We had a little problem with that last year in the sense that it appeared a few shows got in that shouldn't have been in the top five. Therefore, this year we decided we would do a 50-50 split, where we would take the 10 finalists in each category and then the blue-ribbon panelists would vote, from 1 to 10, their favorites, and then we would put both halves together. That's how it worked this year, and I think it's worked very well.

TVWeek:With this being the final season of "The Sopranos," do you think it's likely the voters will be inclined to give it the dramatic series Emmy?
Mr. Perris: I can't predict; I have nothing to do with picking the winners. The five finalists now go back out with other episodes to a voting body that's a lot of people. It's not the entire academy; it's people who can now watch the episodes, and it's in the thousands. People will be able to watch those specific episodes and vote now that it's been whittled down to five finalists. So if you were a fan of a show that didn't make it to the five, you now get to re-vote among the five that are left. When we use the term "popular vote," please remember these are qualified members' popular vote. It's not just somebody who watches TV from his or her home in Phoenix. These are qualified members of the academy.

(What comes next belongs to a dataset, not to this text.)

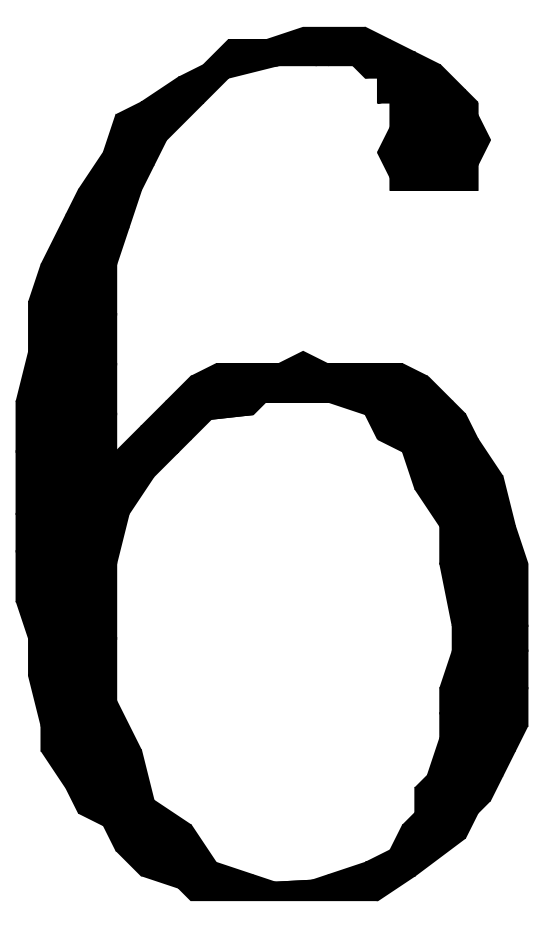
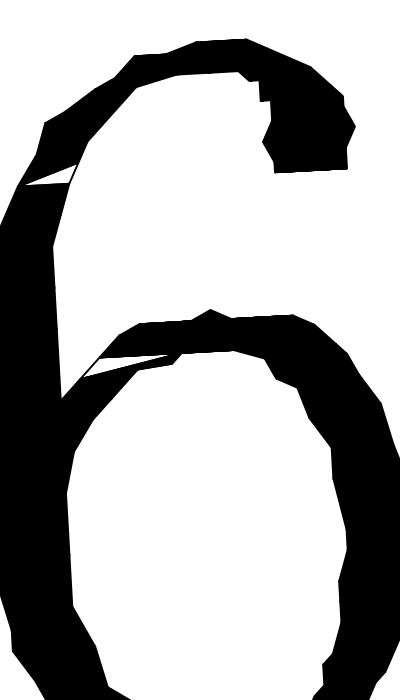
fill: (115, 176) -> (47, 173), removed
fill: (203, 413) -> (131, 365), removed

TVWeek:Looking back, are there any Emmy broadcasts that stand out in your memory as truly special?
Mr. Perris: Just to go back to last year, I thought getting the three original "Charlie's Angels" together as part of honoring Aaron Spelling was really great, because those people hadn't been together for a while. Also the salute to Dick Clark, who's an icon in TV, was kind of nice to see. Then there was the broadcast Ellen DeGeneres hosted after 9/11. She was great. And the show ended with Barbra Streisand singing "You'll Never Walk Alone." That was incredible. Here's the biggest problem with that: The Emmy broadcast can't win an Emmy. It's the one show that's not eligible to win. It's sad because many of the broadcasts are really terrific, and we manage to get 27 awards in and have entertainment value in it.

TVWeek:Is there ever a concern on your part that there are too many awards being given?
Mr. Perris: There's probably room for even more. Do we worry about it? No. It is what it is. There are a lot of deserving people in TV. The problem is trying to get it down to a workable group of nominees. The week before the Primetime Emmys, we have the Creative Arts Emmy show that is broadcast on E!. That's the Saturday before the Primetime Emmy broadcast. We give 70 awards out at that show, most of the behind-the-scenes people and a few guest actor categories. That's well attended, in the same auditorium, the Shrine.

TVWeek:Do you think this is a good era for television across the spectrum, network and cable?
Mr. Perris: The fact is that I'm looking over the list of nominees and we've got everything from AMC to Animal Planet to Discovery; the Emmys now encompass all of television. We, in fact, have opened up the Primetime Emmys, last year, to broadband. Not too many have submitted anything yet, but we're heading in that way. Cable has grown to where it has so many nominees now, and broadband will be there in the future, too. If you are on broadband now [you are] already eligible to enter the Primetime Emmys. This year we're going to spread the word more about that.